How will the Bristol protests affect the policing bill?

The prospects of the bill passing haven’t changed. But Labour’s political difficulties have been sharpened.

By Stephen Bush

What will the political repercussions be of the violent end of protests against the Policing and Crime Bill in Bristol, during which police officers suffered broken bones and police vans were set alight? As far as the prospects of the bill passing unamended, the answer is simple: nothing at all.

The Conservative government has a majority of 80 and the central provisions of the bill are and remain popular. What matters as far as the prospect of removing its restrictions on protest are concerned are whether there are enough liberal Conservatives who are willing both to defy public opinion and to forego the possibility of a ministerial job in the looming reshuffle: that hasn’t changed. 

[Hear more from Stephen on the New Statesman podcast]

But it does further sharpen Labour’s difficulties with the bill: much of what is in the bill is, and continues to be, highly popular.
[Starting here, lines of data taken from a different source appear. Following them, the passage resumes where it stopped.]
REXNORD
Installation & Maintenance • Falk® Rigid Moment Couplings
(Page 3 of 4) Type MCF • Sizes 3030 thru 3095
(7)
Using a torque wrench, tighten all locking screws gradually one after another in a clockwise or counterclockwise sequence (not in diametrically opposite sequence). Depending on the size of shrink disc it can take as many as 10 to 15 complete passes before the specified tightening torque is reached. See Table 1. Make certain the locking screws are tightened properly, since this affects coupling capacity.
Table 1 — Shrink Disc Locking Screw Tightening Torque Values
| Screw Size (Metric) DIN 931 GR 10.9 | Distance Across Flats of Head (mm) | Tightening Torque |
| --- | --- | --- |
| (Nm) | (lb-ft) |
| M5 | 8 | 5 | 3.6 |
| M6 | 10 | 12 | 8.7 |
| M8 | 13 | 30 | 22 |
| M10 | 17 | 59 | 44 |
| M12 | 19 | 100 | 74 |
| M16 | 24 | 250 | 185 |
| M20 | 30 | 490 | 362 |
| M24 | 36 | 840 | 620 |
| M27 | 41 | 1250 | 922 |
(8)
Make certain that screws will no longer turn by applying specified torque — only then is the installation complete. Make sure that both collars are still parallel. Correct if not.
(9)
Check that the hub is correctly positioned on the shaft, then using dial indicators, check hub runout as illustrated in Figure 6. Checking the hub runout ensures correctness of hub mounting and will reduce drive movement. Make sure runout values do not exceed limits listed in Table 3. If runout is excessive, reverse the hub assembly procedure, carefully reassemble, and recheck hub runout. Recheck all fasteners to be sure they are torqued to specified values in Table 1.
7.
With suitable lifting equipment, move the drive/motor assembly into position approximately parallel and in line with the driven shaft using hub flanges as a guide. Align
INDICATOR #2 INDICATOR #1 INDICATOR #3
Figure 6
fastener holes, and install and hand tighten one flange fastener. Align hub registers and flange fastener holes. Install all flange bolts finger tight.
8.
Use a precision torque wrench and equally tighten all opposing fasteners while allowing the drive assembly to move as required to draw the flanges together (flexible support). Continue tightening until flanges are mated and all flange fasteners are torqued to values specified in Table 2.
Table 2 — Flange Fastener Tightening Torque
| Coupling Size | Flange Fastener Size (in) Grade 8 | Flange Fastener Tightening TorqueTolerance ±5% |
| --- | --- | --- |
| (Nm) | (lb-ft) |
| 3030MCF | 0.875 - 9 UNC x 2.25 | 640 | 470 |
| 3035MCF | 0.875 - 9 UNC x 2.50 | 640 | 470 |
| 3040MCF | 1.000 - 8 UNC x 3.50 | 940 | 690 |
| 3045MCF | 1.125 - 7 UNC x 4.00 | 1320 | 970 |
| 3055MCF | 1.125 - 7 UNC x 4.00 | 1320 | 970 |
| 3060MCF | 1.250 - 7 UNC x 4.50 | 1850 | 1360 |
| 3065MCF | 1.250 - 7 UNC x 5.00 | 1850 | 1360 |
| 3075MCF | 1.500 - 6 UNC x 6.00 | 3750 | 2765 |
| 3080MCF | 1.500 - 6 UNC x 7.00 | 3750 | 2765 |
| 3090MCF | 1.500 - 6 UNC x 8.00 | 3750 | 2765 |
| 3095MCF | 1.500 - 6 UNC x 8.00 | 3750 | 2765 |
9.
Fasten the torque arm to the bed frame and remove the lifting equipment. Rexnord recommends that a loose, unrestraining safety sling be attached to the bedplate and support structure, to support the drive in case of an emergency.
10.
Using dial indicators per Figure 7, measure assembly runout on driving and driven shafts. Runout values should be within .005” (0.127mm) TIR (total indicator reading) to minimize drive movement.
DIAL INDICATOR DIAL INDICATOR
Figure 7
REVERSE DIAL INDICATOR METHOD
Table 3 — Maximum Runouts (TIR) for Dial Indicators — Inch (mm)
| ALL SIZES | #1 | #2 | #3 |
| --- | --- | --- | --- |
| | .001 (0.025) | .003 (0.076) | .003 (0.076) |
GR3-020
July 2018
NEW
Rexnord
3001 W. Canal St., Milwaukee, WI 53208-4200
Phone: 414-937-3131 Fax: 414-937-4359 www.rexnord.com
When the question of the day is whether to give the police yet more power, then the debate at the moment suits the Conservatives.

The difficult truth for Keir Starmer is that he got lucky last week: events meant that the political debate moved from whether the draconian powers in the bill are good or bad, to the glaring absence of any new measures to tackle violence against women and girls. But no one in Labour can credibly claim that they had done much to move the debate on to more favourable territory. They simply benefited from a change in circumstances.

Now circumstances have again changed – and this time not necessarily to Labour’s benefit. Starmer needs to find a more permanent way to turn law and order into a source of political joy for Labour, and discomfort for the government, if he is not to remain at the mercy of events.